Achtergrond probleem
Eind 2014 heeft het IPO-bestuur een externe Commissie Aanpak Verdeelvraagstukken Provinciefonds ingesteld met de opdracht een zwaarwegend advies uit te brengen over een toekomstbestendige(r) (eenvoudiger) verdeling van het provinciefonds. In december 2015 brengt de commissie (Jansen I) haar verslag uit in het rapport “Redelijk Verdeeld”. De voor de implementatie van het vereenvoudigde verdeelmodel vereiste wijziging van de Financiële-verhoudingswet is op 31 januari 2017 met algemene stemmen aangenomen door de Tweede Kamer. De Eerste Kamer heeft het voorstel op 23 mei 2017 zonder stemming aanvaard. Bij de behandeling van het wetsontwerp in de Tweede Kamer is aandacht gevraagd voor de financiële problematiek van de provincie Zeeland. Ook is de motie Veldman/Fokke aangenomen waarin de regering wordt gevraagd om binnen twee jaar met een plan van aanpak te komen, gericht op het binnen drie jaar herzien van de grondslagen van het provinciefonds.
Voorgestelde oplossing
In opdracht van het IPO-bestuur wordt de tijdelijke commissie Jansen II geïnstalleerd om met een tijdelijke oplossing voor drie jaar te komen voor de financiële problematiek van de provincie Zeeland (in afwachting van de herziening van de grondslagen van het provinciefonds). De commissie is met haar werkzaamheden gestart in juni 2017. In december 2017 brengt de commissie haar advies uit, bestaande uit drie bouwstenen; 1.) een bijdrage vanuit Zeeland, 2.) bijdrages vanuit de andere provincies en 3.) een bijdrage vanuit het Rijk. Een tripartite oplossing, waarmee het IPO-bestuur op 25 januari 2018 unaniem instemt.
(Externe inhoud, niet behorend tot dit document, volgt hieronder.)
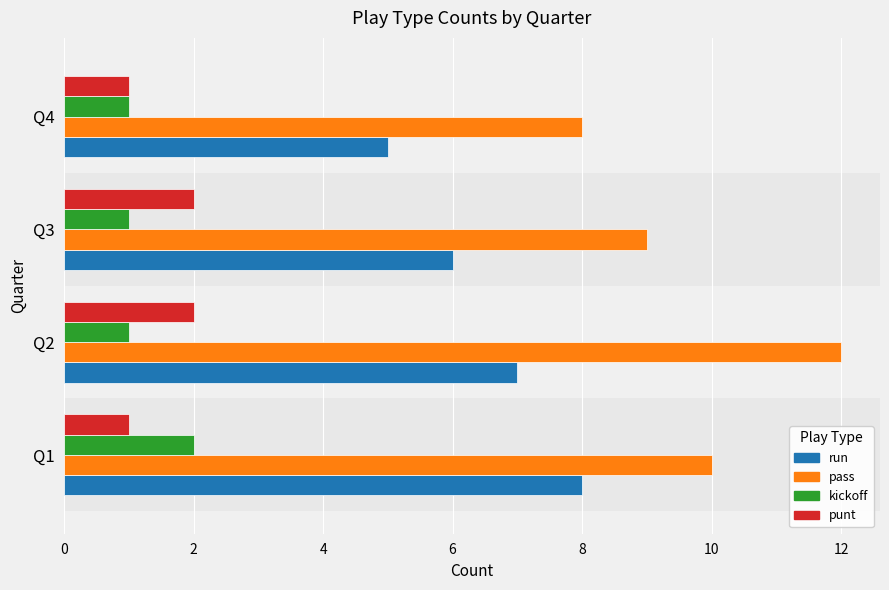

Which series has the largest total across all categories?

pass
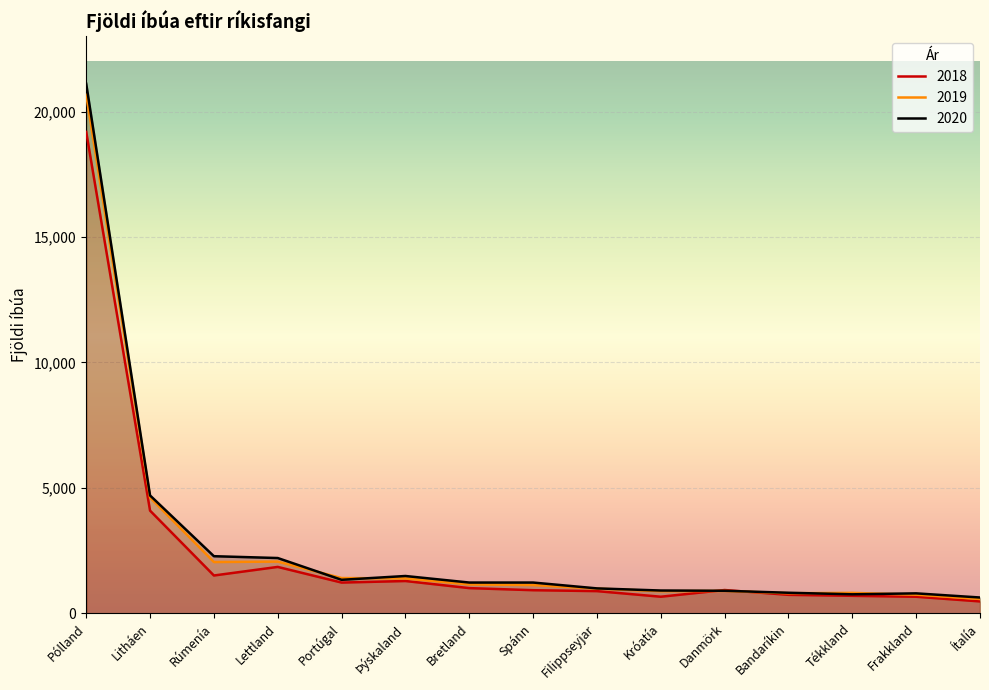

Is it true that 2020 equals 2278 at Rúmenía?

True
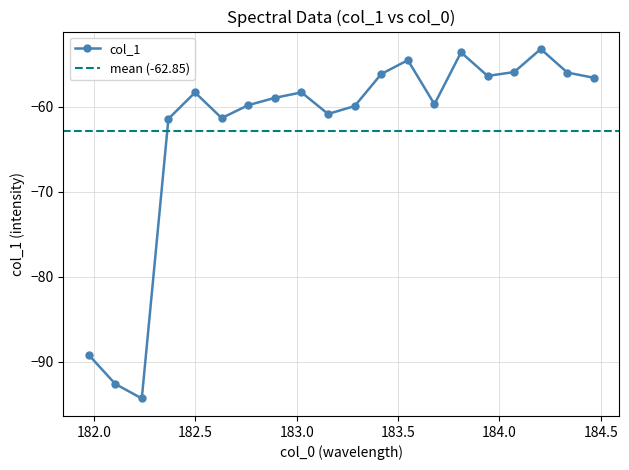

How many data points are above -58?

8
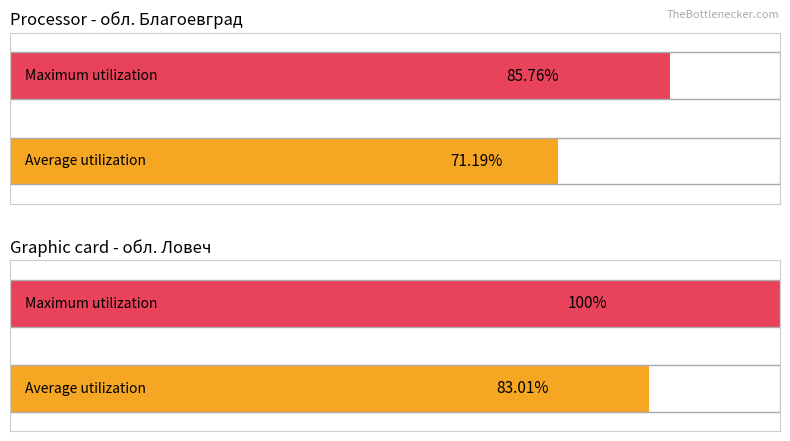

At which category does the chart reach its minimum across all series?

обл. Благоевград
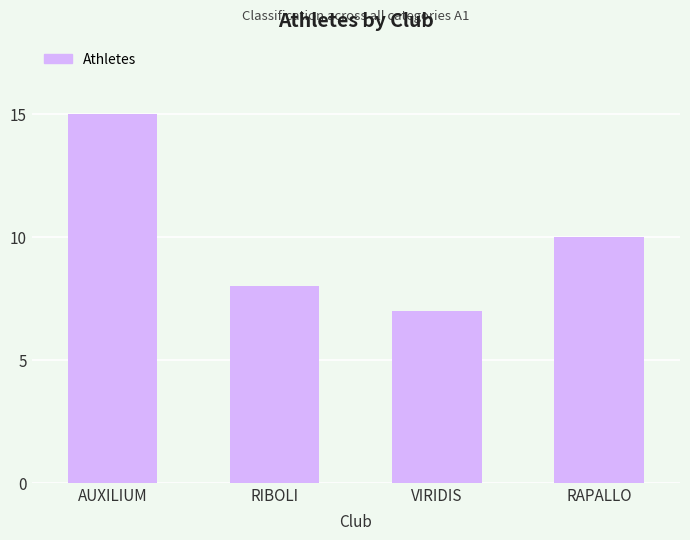

Rank the categories by value from lowest to highest.

VIRIDIS, RIBOLI, RAPALLO, AUXILIUM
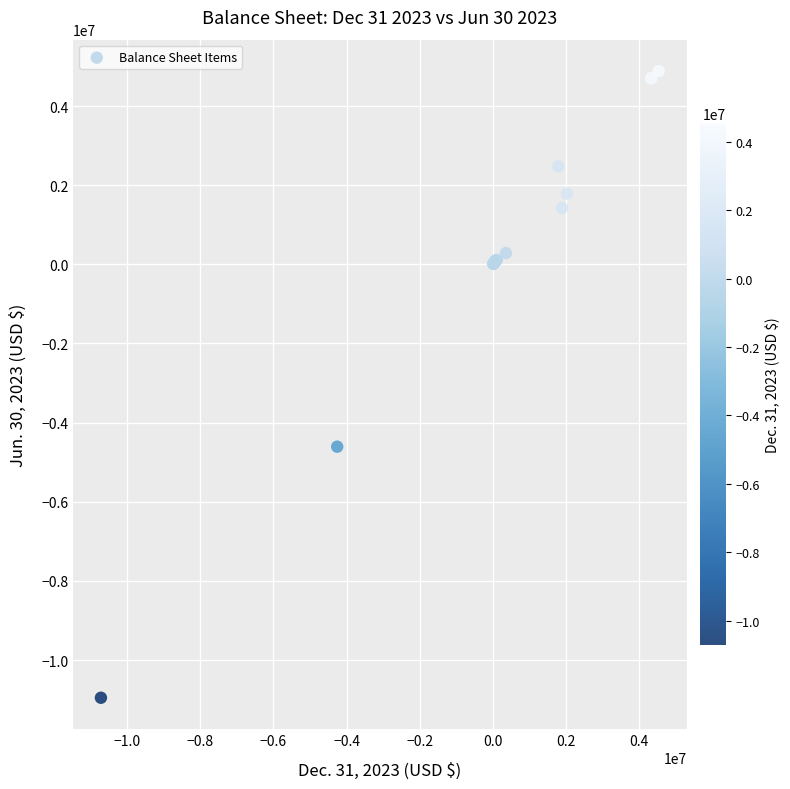

What Y value in the scatter plot is closest to -3033152?

-4608030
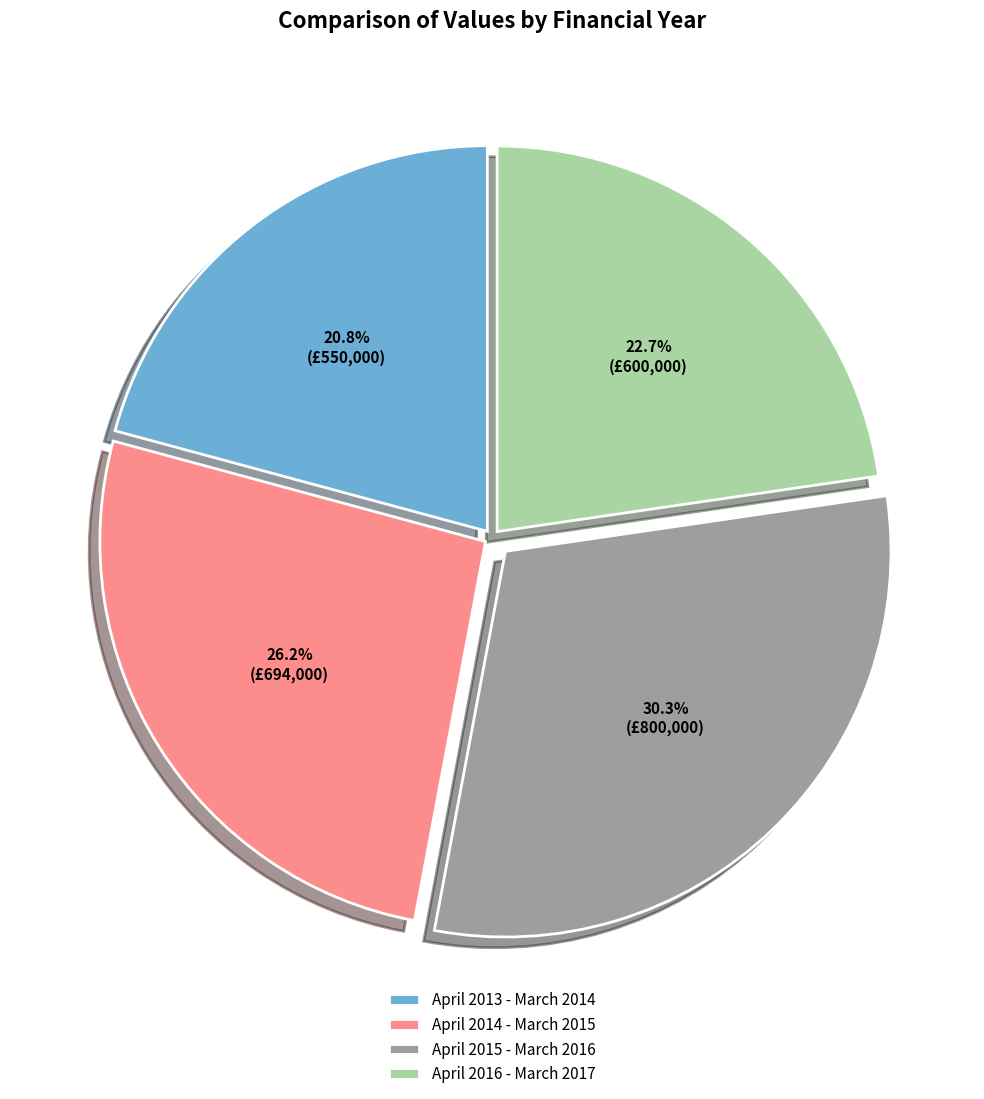

What is the ratio of the value at April 2016 - March 2017 to the value at April 2013 - March 2014?

1.1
De korting OEM/vermogen voor de provincie Zeeland wordt hierbij gecorrigeerd tot het meerjarig gemiddelde van de Delta-dividendinkomsten over de jaren 2013 - 2017. Hierdoor daalt de korting OEM/vermogen van Zeeland van € 10 mln. naar € 3,3 mln.
Per saldo ziet de tijdelijke oplossing er als volgt uit:
- Tijdelijke verhoging opcenten motorrijtuigenbelasting provincie Zeeland (3 jaar x € 3,3 mln.)
Een tijdelijke verhoging van de opcenten motorrijtuigenbelasting (MRB) met 6,8 opcenten over de jaren 2019-2021 (deze verhoging kan niet eerder ingaan dan in 2019). Het tarief opcenten MRB van de provincie Zeeland komt hiermee uit op 110% van het landelijk gemiddelde op 89,1 opcenten. In combinatie met de toltarieven voor de Westerscheldetunnel wordt de provincie Zeeland hiermee landelijk koploper qua mobiliteitskosten.
- Tijdelijke bijdrages vanuit de andere provincies aan de provincie Zeeland (3 jaar x € 6,7 mln.)
De tijdelijke bijdrages van de andere provincies (ter aanvulling van de provinciefondsinkomsten voor Zeeland) belopen in totaal € 6,7 mln. per jaar, over een periode van drie jaar (2018-2020). De verdeling van dit bedrag over de andere provincies vindt plaats naar rato van de eigen vermogens van de provincies.
- Rijksbijdrage voor sanering Thermphos terrein
Het Rijk heeft zijn bijdrage aan de oplossing van de financiële problematiek van Zeeland geleverd middels een bijdrage van € 27,7 mln. voor de sanering van het voormalige Thermphos terrein.
Financiële gevolgen oplossing voor provincie Utrecht en dekking
De tijdelijke bijdrage van de provincie Utrecht in de oplossing van de financiële problematiek van de provincie Zeeland komt neer op een jaarlijkse bijdrage van € 200.000 over de jaren 2018-2020. In totaal € 600.000. Dekking hiervoor kan worden gevonden in de ‘‘Egalisatiereserve provinciefonds en opcenten MRB’’. De bijdrage van de provincie Utrecht in de financiële problematiek van de provincie Zeeland kan immers gezien worden als een correctie op eerder door de provincie Utrecht (te veel) ontvangen provinciefondsinkomsten. De € 200.000 zal worden opgenomen op de post Overige bij de Algemene middelen.